** YOUR INSTRUCTIONS **
Report each line of the data that includes the word "down".

AVAILABLE DATA START

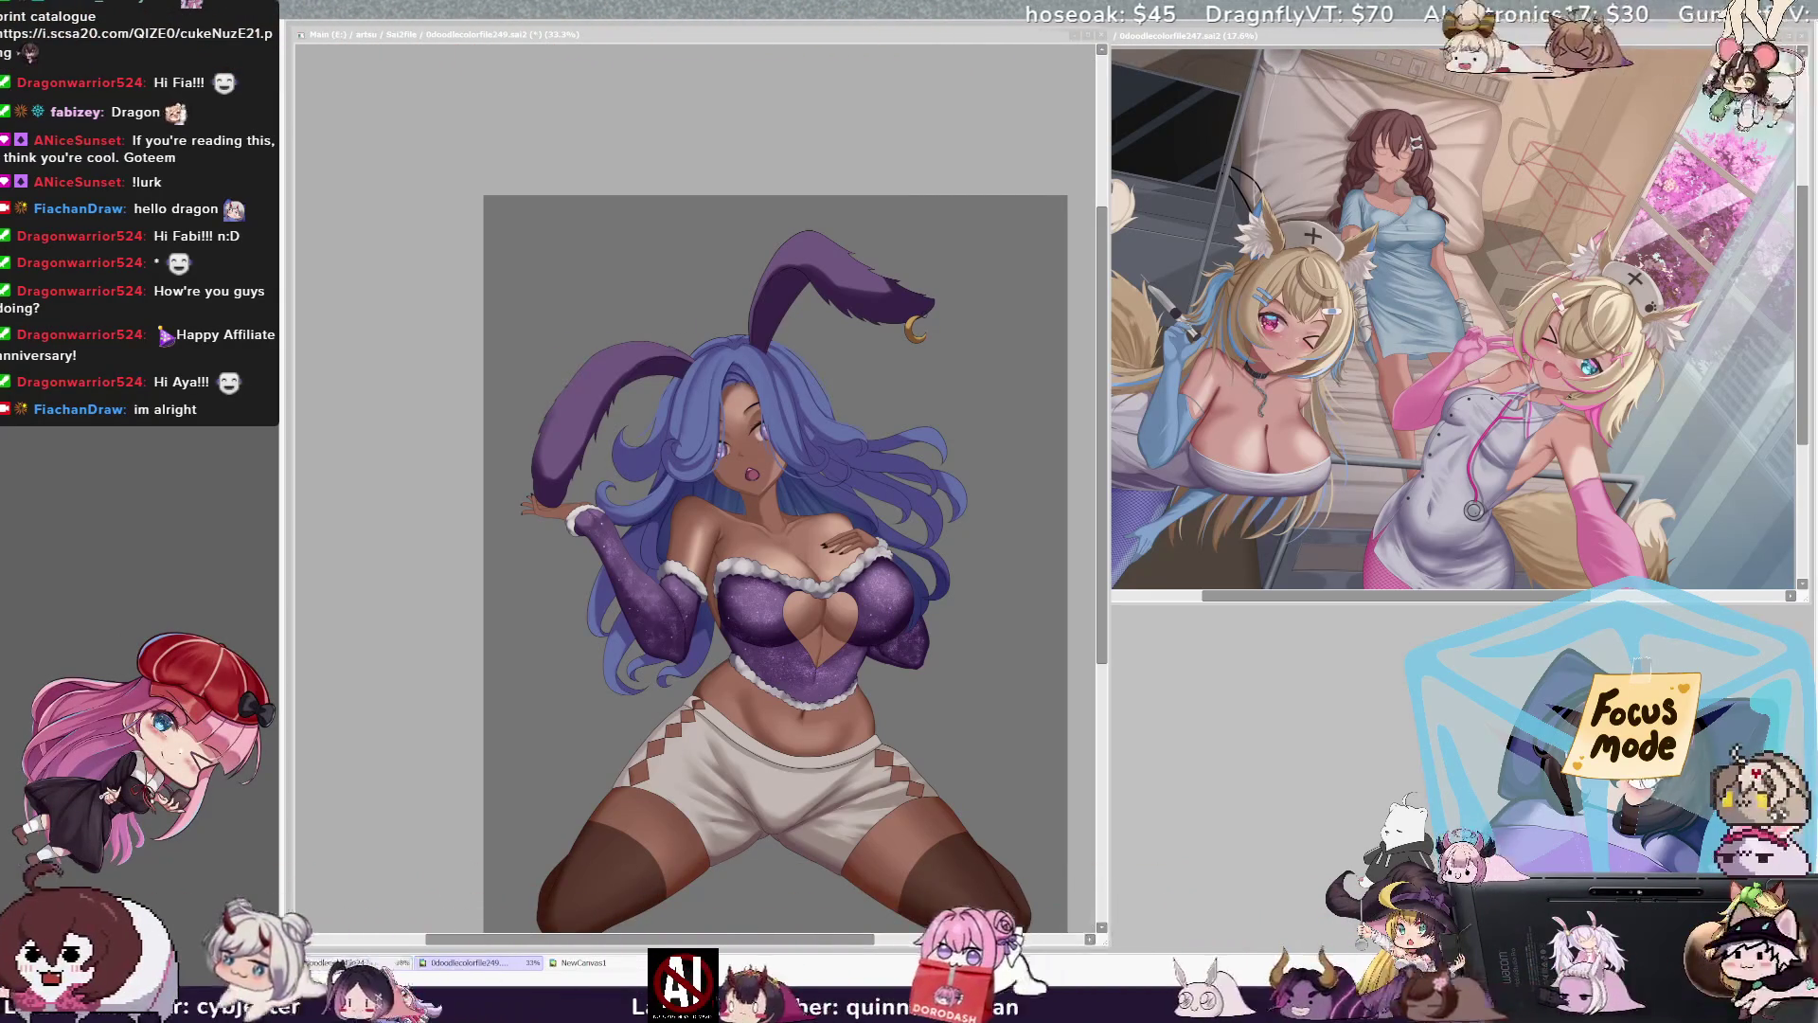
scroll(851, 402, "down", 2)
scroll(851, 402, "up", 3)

AVAILABLE DATA END
AVAILABLE DATA START

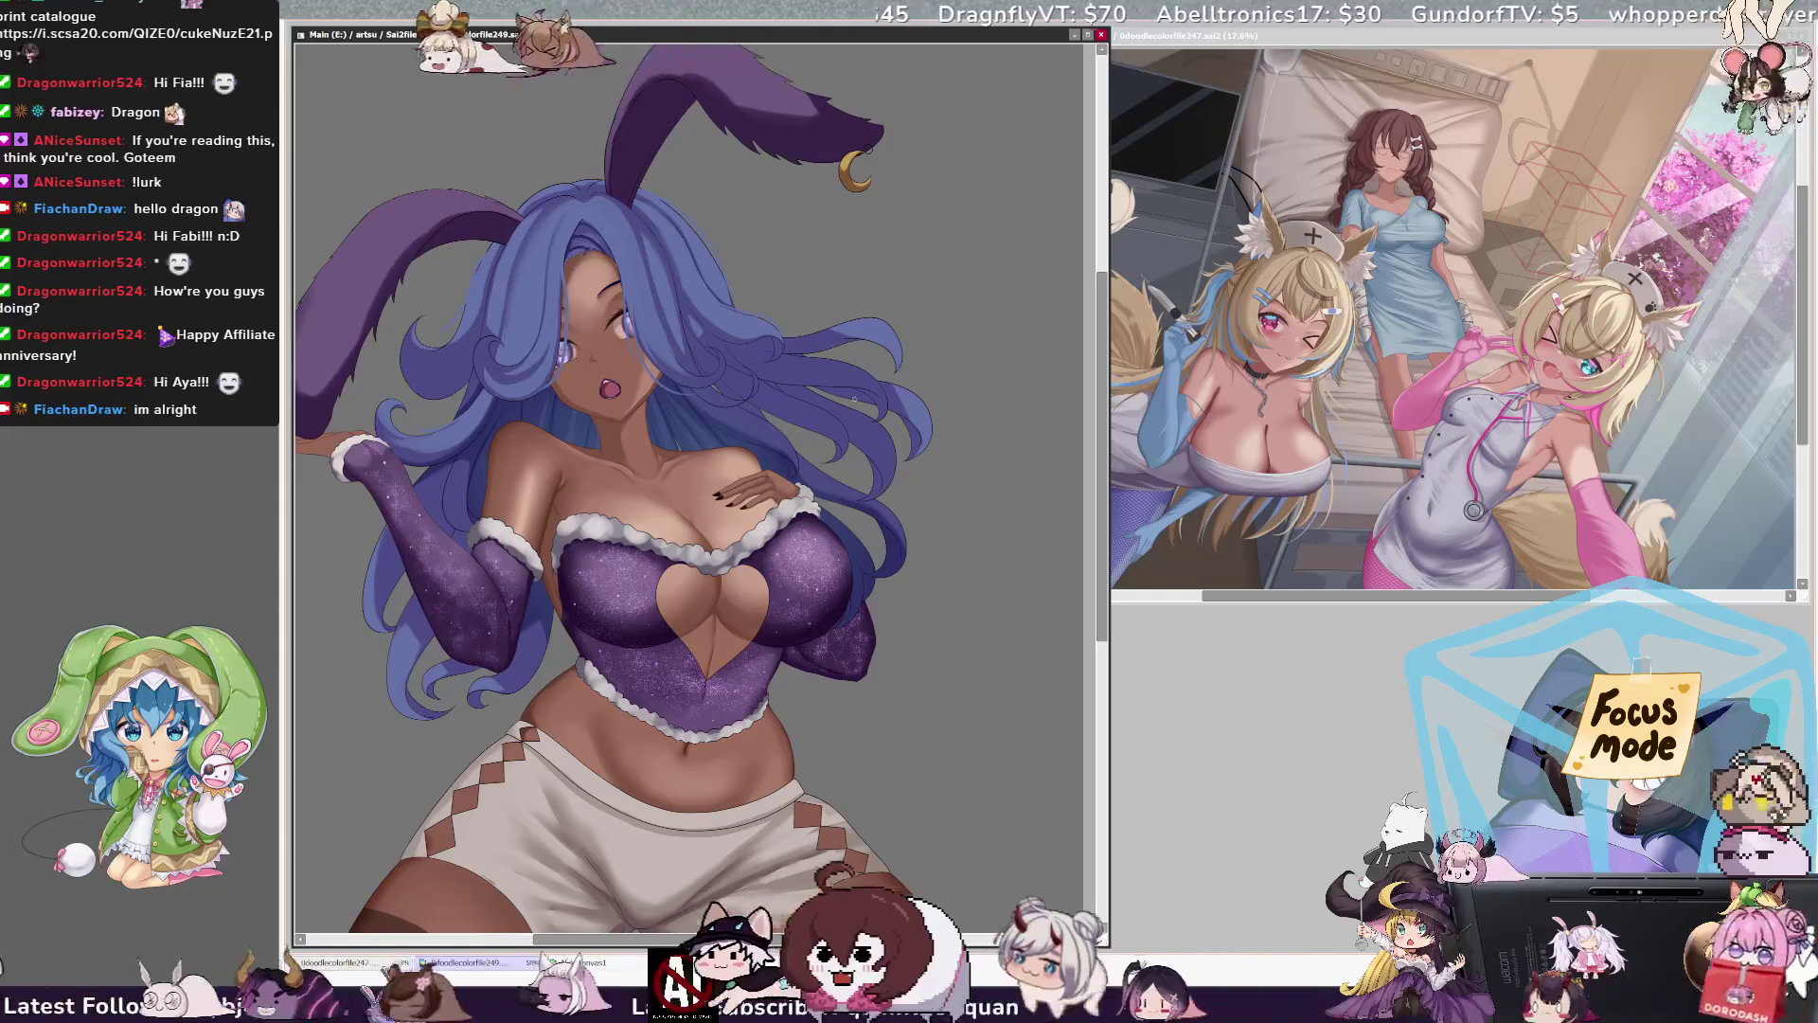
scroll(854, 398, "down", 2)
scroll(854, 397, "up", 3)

AVAILABLE DATA END

** FINISHED TASK **
scroll(851, 402, "down", 2)
scroll(854, 398, "down", 2)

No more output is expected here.